© JUNGE FREIHEIT Verlag GmbH & Co.  www.jungefreiheit.de  23/11 03. Juni 2011

Haltungsnote
Türkisches Blut
Christian Schwiesselmann

Blut ist dicker als Wasser. Das konnte jeder Frühaufsteher lernen, der das „Berliner Frühstück“ mit Cem Özdemir im ARD-Morgenmagazin verfolgte. Korrespondent Werner Sonne befragte den grünen Parteivorsitzenden zwischen Croissant und Buttertoast zu seiner türkischen Herkunft und ließ dabei auch die Mutter des 1965 in Bad Urach geborenen Politikers zu Wort kommen.

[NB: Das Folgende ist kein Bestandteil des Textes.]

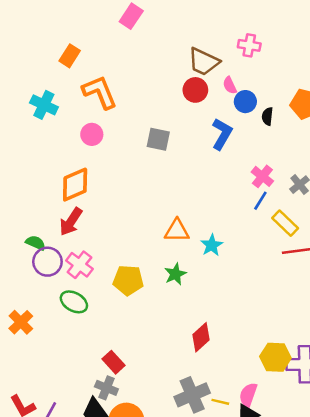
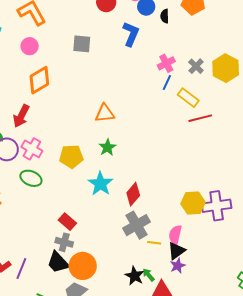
pink cross: (262, 176) -> (166, 63), turned 30
orange diamond: (75, 185) -> (39, 80), moved
cyan star: (212, 245) -> (100, 184), moved, size x1.4
gray cross: (192, 395) -> (137, 225), moved

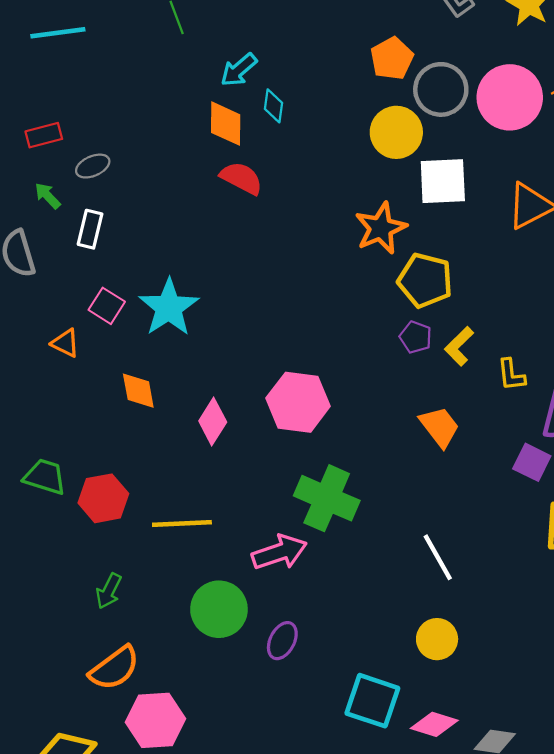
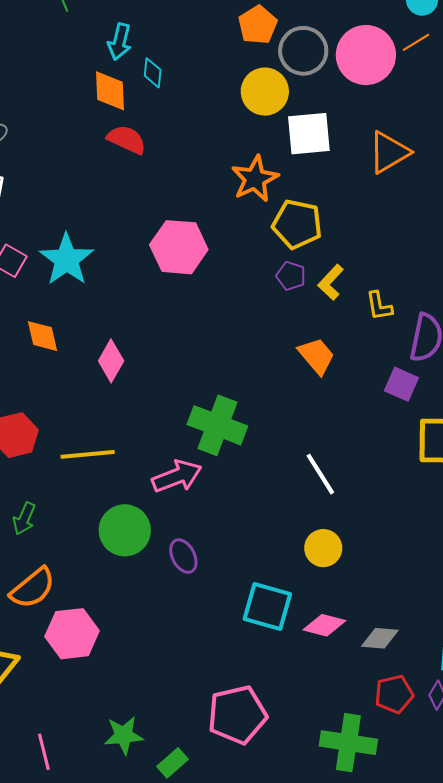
cyan arrow: (239, 70) -> (120, 42), turned -33
pink hexagon: (298, 402) -> (179, 247), moved
purple ellipse: (282, 641) -> (183, 556), turned -52

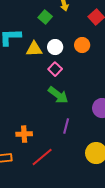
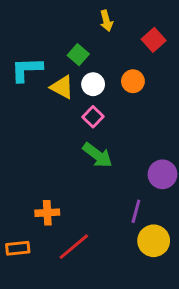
green square: (45, 17) -> (78, 55), moved
yellow triangle: (34, 49) -> (62, 87), turned 30
purple line: (66, 126) -> (136, 211), moved

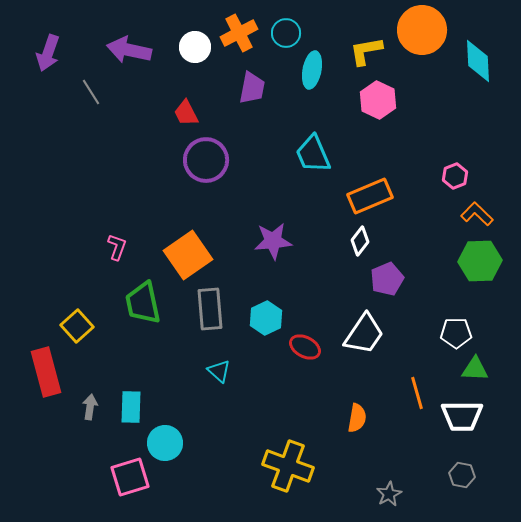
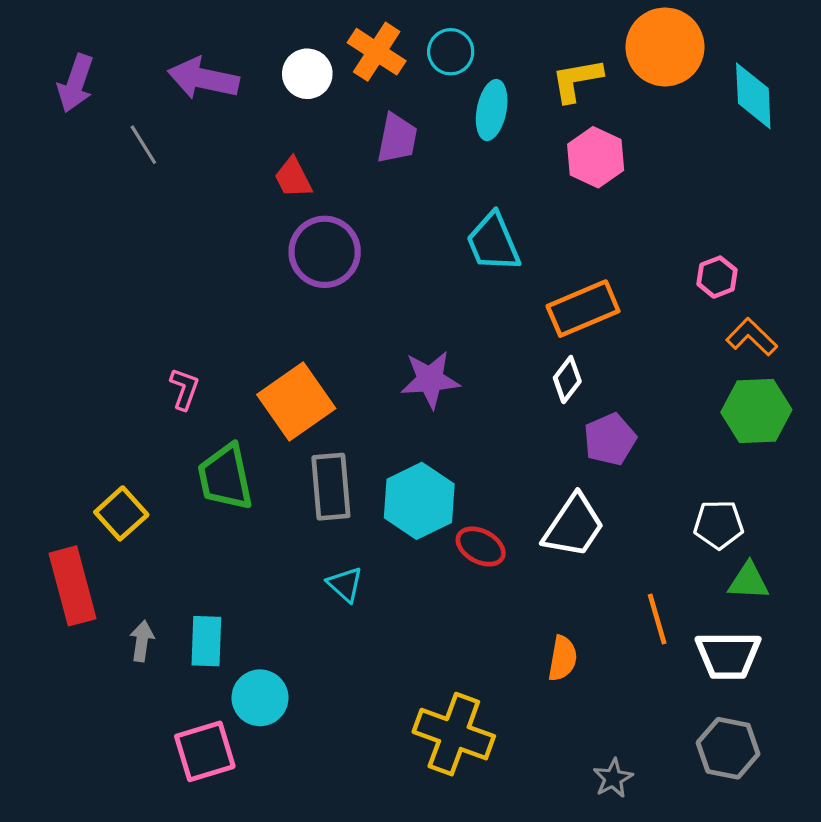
orange cross: (239, 33) -> (377, 52), turned -30
cyan hexagon: (266, 318) -> (419, 501), size x1.4
gray hexagon: (462, 475) -> (728, 748), size x1.5

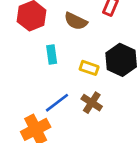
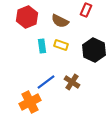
yellow rectangle: (89, 68) -> (61, 45), moved

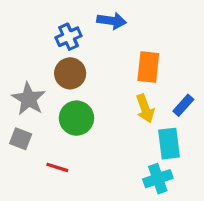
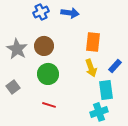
blue cross: (69, 37) -> (41, 12), moved
gray star: (29, 99) -> (17, 49), moved
gray square: (21, 139) -> (13, 87), turned 32
red line: (57, 167) -> (49, 105), moved

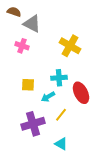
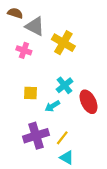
yellow cross: (70, 46) -> (63, 43), moved
cyan cross: (59, 78) -> (64, 85), turned -35
yellow line: (61, 115) -> (62, 138), moved

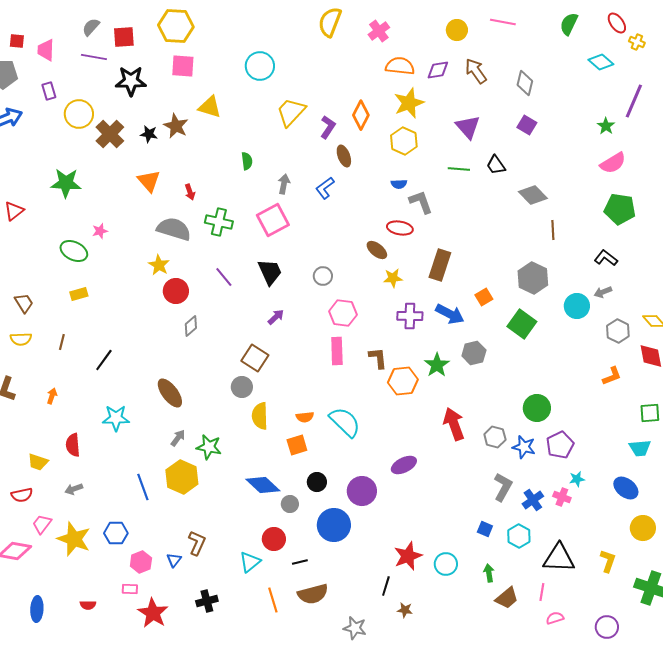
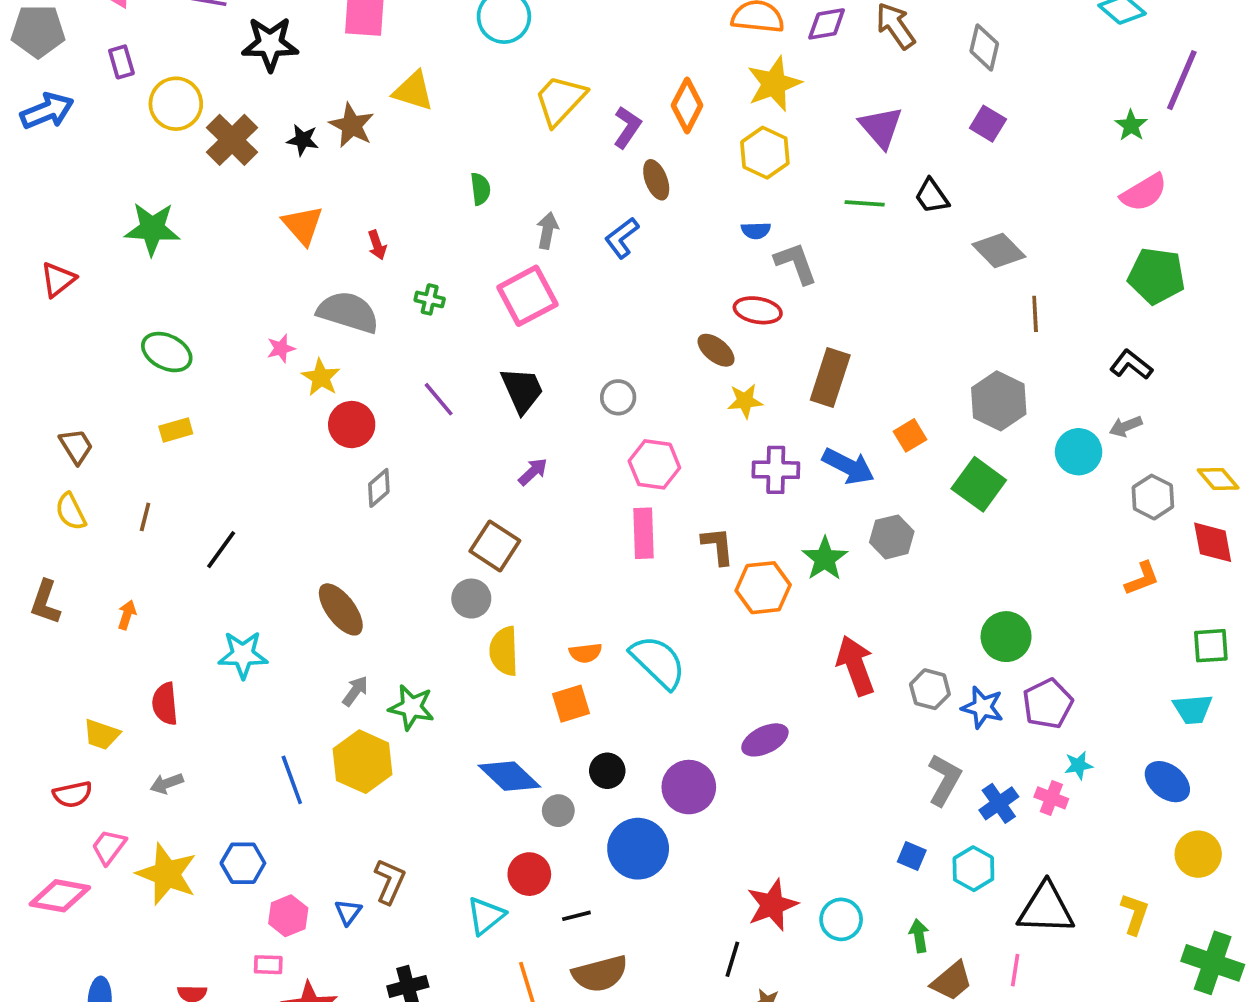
green cross: (219, 222) -> (430, 299), size x0.6
pink star: (100, 231) -> (281, 348), moved
yellow semicircle: (21, 339) -> (71, 512), turned 65

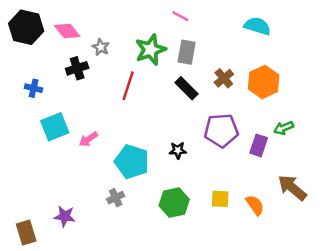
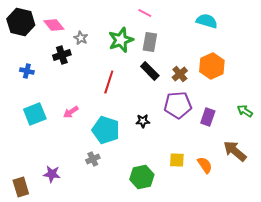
brown cross: (224, 78) -> (180, 74), moved
red line: (128, 86) -> (109, 82), moved
cyan square: (55, 127) -> (35, 114), moved
green arrow: (284, 128) -> (245, 111), moved, turned 56
green hexagon: (174, 203) -> (142, 177), moved

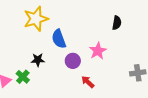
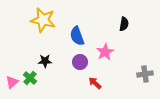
yellow star: (36, 19) -> (43, 20), turned 30
blue semicircle: (59, 39) -> (77, 36), moved

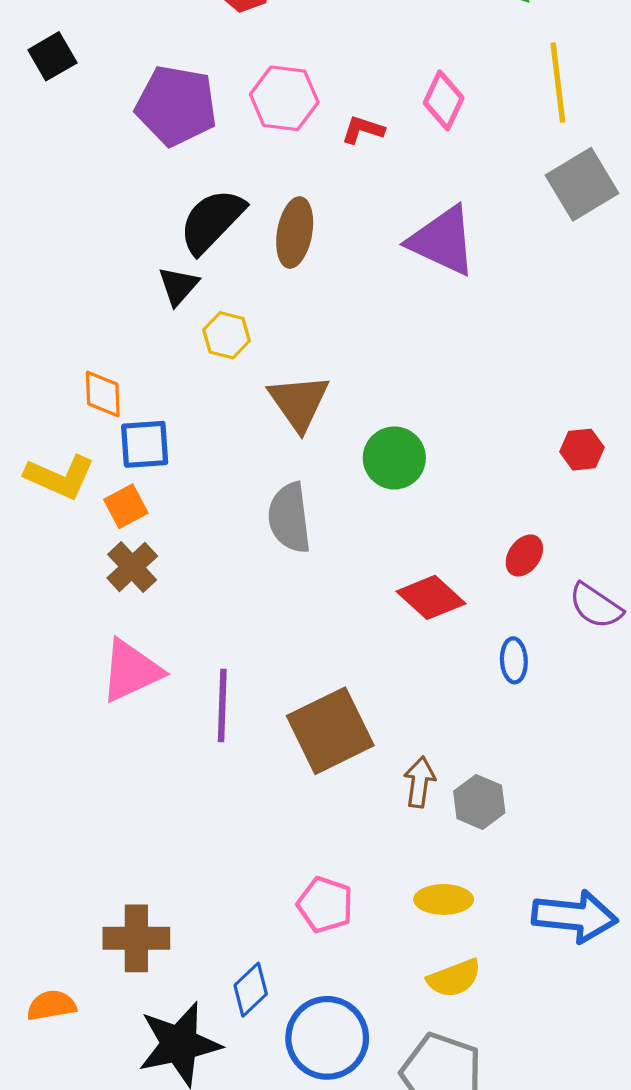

Ihre Botschaft, die sie mit klagender Stimme vorbrachte, war unmißverständlich: „Deine Blut ist türkische Blut. Ich habe dir Blut selber gegeben. Alles kann man wechseln, aber Blut bleibt. Tut mir leid.“

Die Eltern Özdemirs stammen aus einfachen Verhältnissen – der Vater war Fabrikarbeiter, die Mutter Schneiderin – und scheinen eher dem Grundsatz des ius sanguinis (Abstammungsprinzip) als dem des ius soli (Geburtsortsprinzip) im Staatsbürgerschaftsrecht zu vertrauen. Im Gegensatz zu ihrem Sohn, der den deutschen Paß bereits mit seiner Volljährigkeit 1983 einstrich, wurden sie erst 1994 deutsche Staatsbürger – kurz bevor Cem als Abgeordneter in den Deutschen Bundestag einzog. Wie Özdemir im Frühstücksfernsehen eingestand, taten sich seine Eltern schwer damit, daß sich Sohnemann bei den Grünen engagierte. Pullover, Latzhose, vegetarische Ernährung und die Weigerung des studierten Sozialpädagogen, seinen Wehrdienst in der Heimat seiner Eltern abzuleisten, kränkten offenbar ihre stolze türkische Seele.

Die Toleranz des „anatolischen Schwaben“ (Özdemir über Özdemir) endete, als Werner Sonne ihn als Türken und den FDP-Chef Philipp Rösler als Vietnamesen bezeichnete. Türkischstämmig und vietnamesischstämmig müsse das heißen, fuhr Özdemir, der eine Flugmeilenaffäre überstanden hat und als Kanzlerkandidat gehandelt wird, dem peinlich berührten Frühstücksmoderator über den Mund.